[[ DATA FOR ANALYSIS, beginning ]]
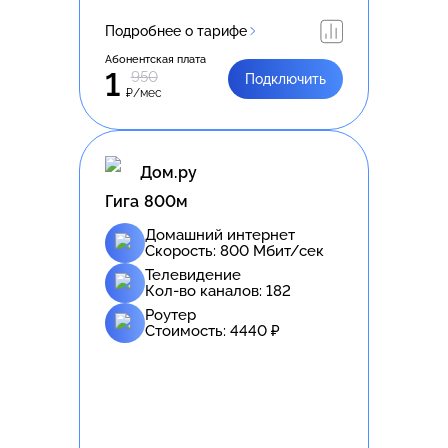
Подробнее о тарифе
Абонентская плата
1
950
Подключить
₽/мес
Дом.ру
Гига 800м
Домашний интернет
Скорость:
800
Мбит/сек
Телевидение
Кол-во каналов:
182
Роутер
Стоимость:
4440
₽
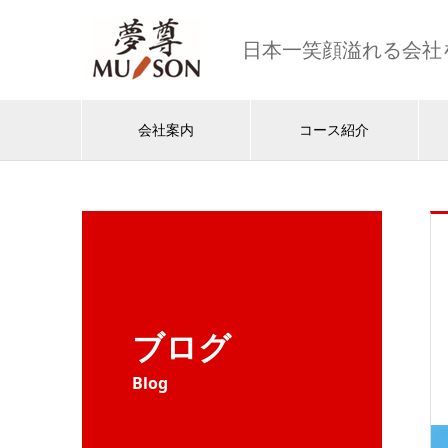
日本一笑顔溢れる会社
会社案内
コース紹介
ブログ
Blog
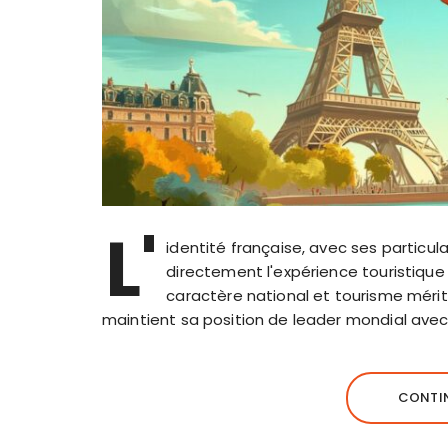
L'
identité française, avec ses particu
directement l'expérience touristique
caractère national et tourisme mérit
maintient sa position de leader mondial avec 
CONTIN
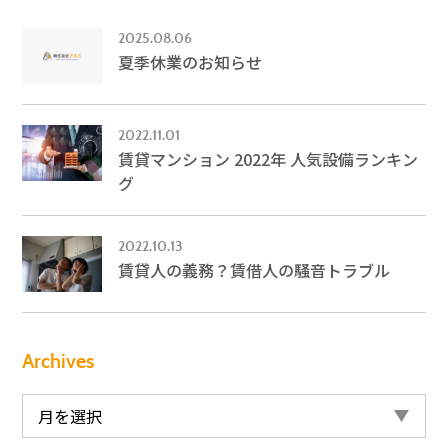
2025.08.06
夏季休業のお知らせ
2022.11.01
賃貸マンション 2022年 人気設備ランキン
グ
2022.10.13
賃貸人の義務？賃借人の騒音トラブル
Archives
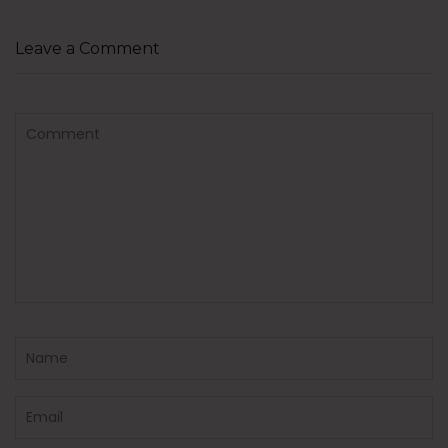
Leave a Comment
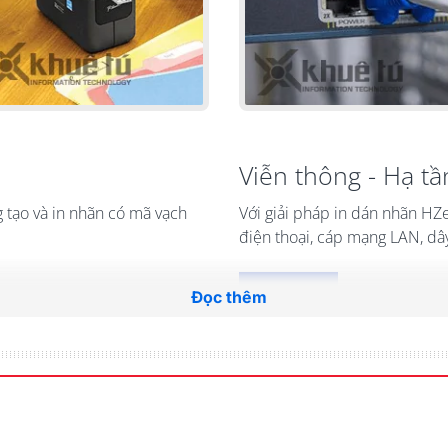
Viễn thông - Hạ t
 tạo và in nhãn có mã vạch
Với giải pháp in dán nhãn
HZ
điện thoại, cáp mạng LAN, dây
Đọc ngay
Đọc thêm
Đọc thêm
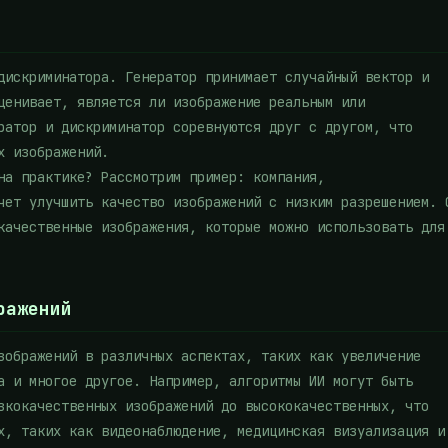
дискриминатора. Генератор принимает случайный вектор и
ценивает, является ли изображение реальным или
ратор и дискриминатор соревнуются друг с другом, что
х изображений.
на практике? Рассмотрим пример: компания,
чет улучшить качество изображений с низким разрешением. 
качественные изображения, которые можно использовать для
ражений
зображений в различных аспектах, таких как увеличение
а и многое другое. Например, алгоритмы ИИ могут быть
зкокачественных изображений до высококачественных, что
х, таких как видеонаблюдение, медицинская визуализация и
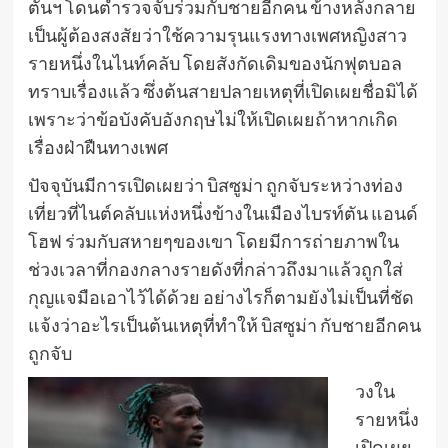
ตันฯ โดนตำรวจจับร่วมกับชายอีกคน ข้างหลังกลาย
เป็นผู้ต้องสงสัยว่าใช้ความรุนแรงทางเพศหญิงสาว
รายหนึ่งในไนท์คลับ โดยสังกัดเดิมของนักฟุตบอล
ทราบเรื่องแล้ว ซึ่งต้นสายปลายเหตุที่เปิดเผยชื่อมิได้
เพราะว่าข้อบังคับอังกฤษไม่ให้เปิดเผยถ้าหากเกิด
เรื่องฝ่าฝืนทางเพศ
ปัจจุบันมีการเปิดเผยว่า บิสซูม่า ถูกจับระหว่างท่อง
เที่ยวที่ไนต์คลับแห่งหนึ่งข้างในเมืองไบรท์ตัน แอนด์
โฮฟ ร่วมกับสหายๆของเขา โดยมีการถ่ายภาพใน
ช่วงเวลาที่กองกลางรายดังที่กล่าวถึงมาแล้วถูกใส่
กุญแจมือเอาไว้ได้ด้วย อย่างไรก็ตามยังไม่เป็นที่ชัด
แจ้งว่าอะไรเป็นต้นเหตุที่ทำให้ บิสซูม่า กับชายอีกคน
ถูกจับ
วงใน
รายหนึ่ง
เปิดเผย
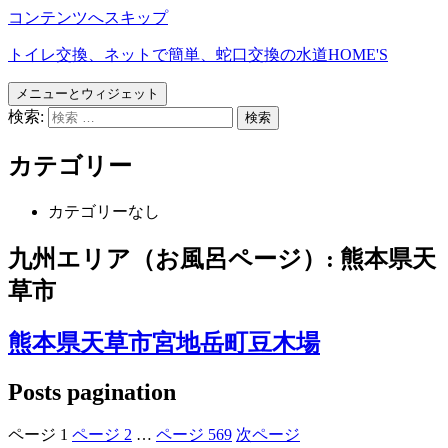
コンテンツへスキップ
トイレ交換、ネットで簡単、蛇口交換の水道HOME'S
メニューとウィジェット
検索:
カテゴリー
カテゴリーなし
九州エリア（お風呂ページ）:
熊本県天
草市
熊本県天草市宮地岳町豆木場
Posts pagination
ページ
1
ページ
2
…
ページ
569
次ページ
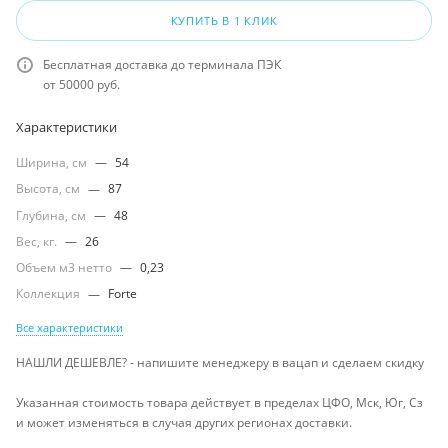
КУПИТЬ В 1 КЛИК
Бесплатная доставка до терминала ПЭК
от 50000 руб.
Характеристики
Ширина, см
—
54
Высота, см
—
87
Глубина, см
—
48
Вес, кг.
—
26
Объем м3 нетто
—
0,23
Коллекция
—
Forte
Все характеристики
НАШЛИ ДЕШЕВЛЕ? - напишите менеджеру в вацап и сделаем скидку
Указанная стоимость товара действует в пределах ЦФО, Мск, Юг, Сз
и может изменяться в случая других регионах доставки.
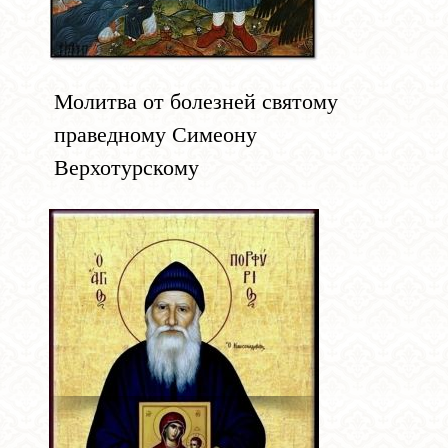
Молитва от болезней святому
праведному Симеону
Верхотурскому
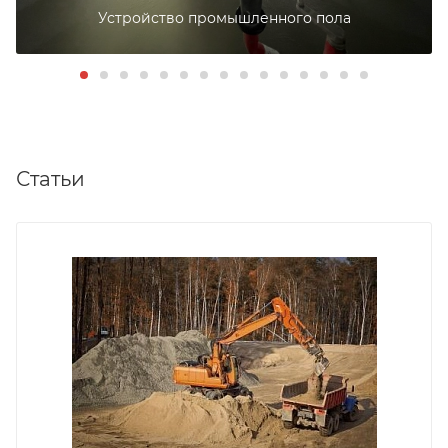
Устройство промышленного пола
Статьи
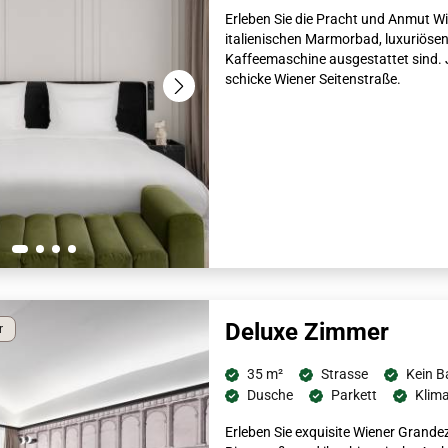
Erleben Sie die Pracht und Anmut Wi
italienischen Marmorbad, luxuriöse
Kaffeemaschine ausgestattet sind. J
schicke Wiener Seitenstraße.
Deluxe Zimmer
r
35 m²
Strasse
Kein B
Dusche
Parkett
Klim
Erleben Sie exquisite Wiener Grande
[[ DATA FOR ANALYSIS, end ]]
[[ DATA FOR ANALYSIS, beginning ]]
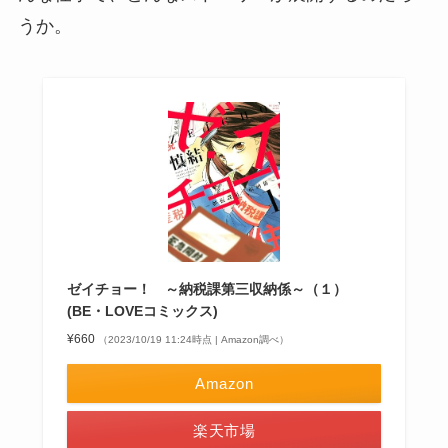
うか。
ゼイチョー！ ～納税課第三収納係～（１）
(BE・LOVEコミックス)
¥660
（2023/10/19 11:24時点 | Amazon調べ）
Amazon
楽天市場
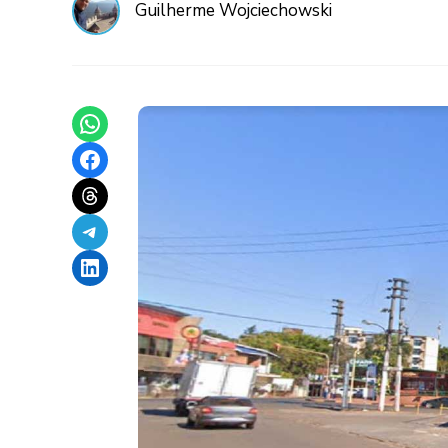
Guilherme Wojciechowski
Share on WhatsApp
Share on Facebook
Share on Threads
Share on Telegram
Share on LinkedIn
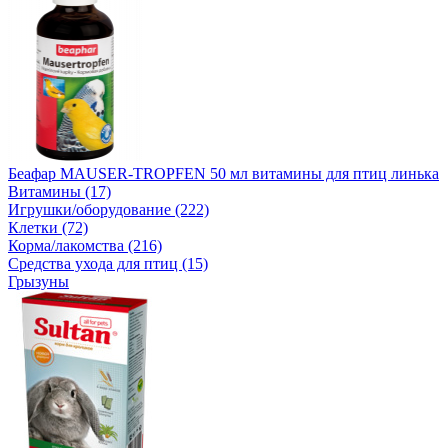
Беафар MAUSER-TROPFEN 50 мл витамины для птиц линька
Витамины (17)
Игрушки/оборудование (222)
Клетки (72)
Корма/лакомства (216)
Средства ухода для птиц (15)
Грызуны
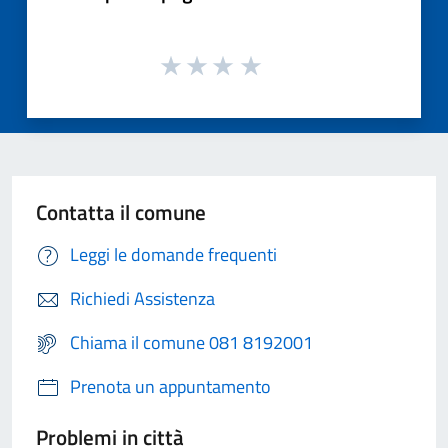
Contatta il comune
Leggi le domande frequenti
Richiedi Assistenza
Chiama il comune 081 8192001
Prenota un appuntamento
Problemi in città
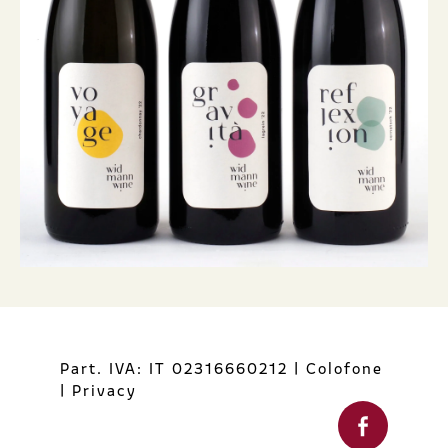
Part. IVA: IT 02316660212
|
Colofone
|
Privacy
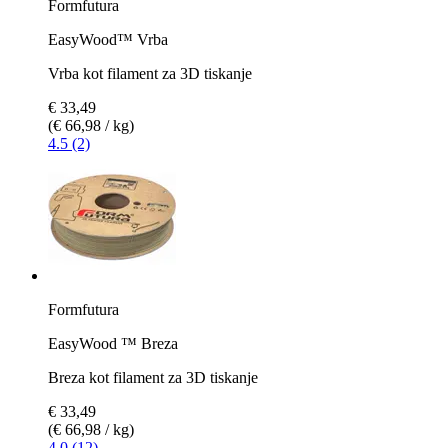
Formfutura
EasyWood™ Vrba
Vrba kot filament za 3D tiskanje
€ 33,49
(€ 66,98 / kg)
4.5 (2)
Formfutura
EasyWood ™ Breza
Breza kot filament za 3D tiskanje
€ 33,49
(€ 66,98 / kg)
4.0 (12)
[[ DATA FOR ANALYSIS, end ]]
[[ DATA FOR ANALYSIS, beginning ]]
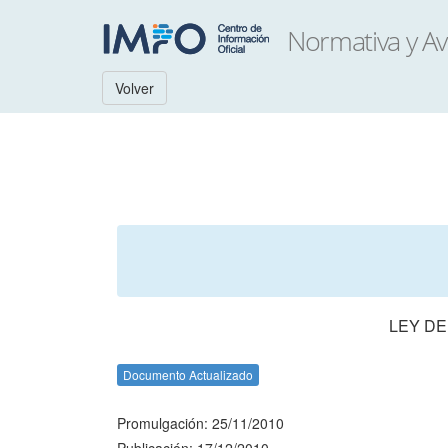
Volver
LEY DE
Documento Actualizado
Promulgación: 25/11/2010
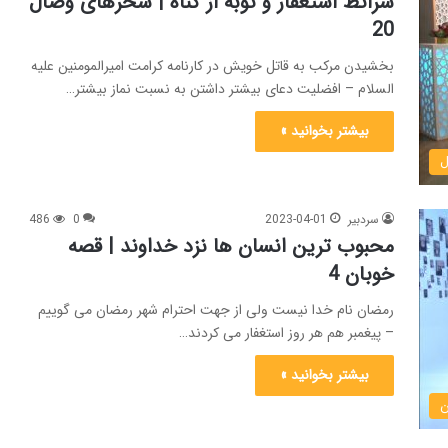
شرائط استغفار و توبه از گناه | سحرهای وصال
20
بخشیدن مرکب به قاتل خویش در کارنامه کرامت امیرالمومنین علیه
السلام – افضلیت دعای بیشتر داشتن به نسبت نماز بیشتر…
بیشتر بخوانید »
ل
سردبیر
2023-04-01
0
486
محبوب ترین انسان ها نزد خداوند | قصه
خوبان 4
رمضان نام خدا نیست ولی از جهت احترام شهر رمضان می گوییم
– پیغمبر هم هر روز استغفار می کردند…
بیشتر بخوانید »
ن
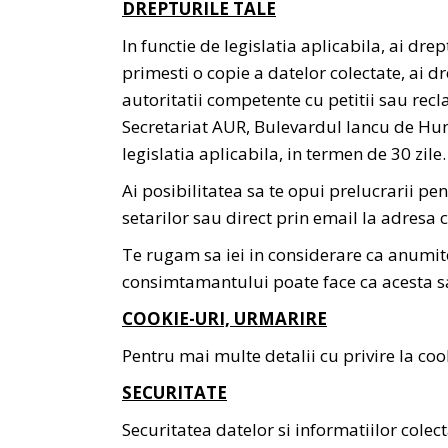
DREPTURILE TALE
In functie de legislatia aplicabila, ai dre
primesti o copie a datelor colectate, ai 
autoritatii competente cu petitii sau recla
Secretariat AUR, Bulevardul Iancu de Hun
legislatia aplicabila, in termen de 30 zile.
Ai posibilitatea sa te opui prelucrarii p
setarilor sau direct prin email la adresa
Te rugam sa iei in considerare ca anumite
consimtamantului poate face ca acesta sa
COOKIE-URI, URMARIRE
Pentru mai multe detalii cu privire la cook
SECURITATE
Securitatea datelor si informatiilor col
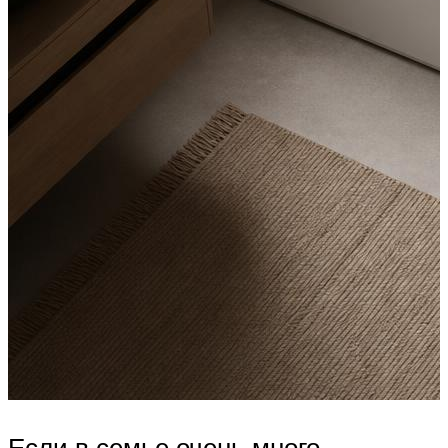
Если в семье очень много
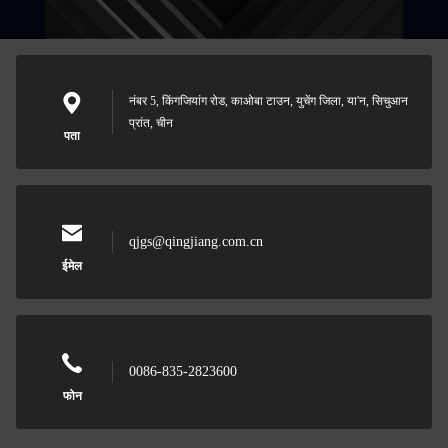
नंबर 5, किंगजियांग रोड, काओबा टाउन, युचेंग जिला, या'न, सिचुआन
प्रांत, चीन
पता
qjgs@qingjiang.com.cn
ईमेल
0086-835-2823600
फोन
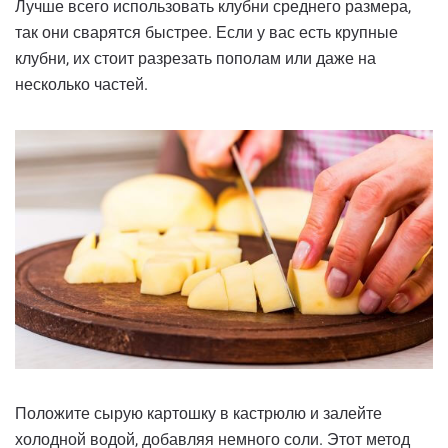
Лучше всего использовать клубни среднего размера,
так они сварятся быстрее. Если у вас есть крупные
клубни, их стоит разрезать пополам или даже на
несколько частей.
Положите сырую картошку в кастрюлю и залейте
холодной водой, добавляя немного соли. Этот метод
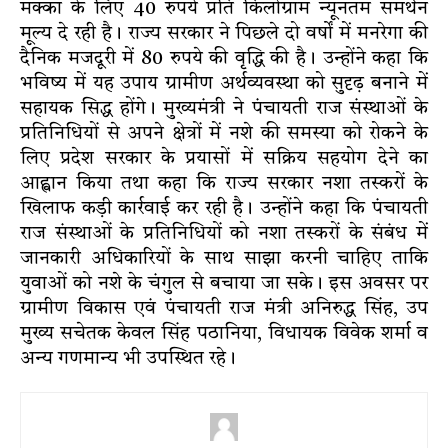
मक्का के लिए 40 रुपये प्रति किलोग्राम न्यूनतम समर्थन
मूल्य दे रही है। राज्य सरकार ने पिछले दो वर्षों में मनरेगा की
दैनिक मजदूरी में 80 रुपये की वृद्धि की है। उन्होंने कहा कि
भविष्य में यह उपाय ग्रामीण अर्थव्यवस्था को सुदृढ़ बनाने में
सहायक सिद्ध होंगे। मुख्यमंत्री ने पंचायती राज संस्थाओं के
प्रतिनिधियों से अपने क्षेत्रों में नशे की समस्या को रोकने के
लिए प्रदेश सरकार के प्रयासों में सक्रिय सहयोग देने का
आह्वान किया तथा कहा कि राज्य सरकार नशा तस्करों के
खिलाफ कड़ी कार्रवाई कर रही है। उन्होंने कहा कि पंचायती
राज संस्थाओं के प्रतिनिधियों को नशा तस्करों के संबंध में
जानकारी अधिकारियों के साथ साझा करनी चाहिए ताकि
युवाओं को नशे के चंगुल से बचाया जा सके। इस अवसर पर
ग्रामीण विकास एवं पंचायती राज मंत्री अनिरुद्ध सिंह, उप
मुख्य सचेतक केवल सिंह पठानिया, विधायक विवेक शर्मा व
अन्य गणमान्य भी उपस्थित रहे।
[[ DATA FOR ANALYSIS, end ]]
TASK STATEMENT
Lines wanted from the entries above: the one with "Подробнее о тарифе", the one with "зкокачественных изображений до", and all lines between. Please copy them exactly, without the pictures and without anything else.

ANSWER FOR THIS EXERCISE
Подробнее о тарифе
Абонентская плата
1
950
Подключить
₽/мес
Дом.ру
Гига 800м
Домашний интернет
Скорость:
800
Мбит/сек
Телевидение
Кол-во каналов:
182
Роутер
Стоимость:
4440
₽
日本一笑顔溢れる会社
会社案内
コース紹介
ブログ
Blog
L'
identité française, avec ses particu
directement l'expérience touristique
caractère national et tourisme mérit
maintient sa position de leader mondial avec 
CONTIN
2025.08.06
夏季休業のお知らせ
2022.11.01
賃貸マンション 2022年 人気設備ランキン
グ
2022.10.13
賃貸人の義務？賃借人の騒音トラブル
Archives
Leave a Comment
Viễn thông - Hạ t
 tạo và in nhãn có mã vạch
Với giải pháp in dán nhãn
HZ
điện thoại, cáp mạng LAN, dây
Đọc ngay
Đọc thêm
Đọc thêm
дискриминатора. Генератор принимает случайный вектор и
ценивает, является ли изображение реальным или
ратор и дискриминатор соревнуются друг с другом, что
х изображений.
на практике? Рассмотрим пример: компания,
чет улучшить качество изображений с низким разрешением. 
качественные изображения, которые можно использовать для
ражений
зображений в различных аспектах, таких как увеличение
а и многое другое. Например, алгоритмы ИИ могут быть
зкокачественных изображений до высококачественных, что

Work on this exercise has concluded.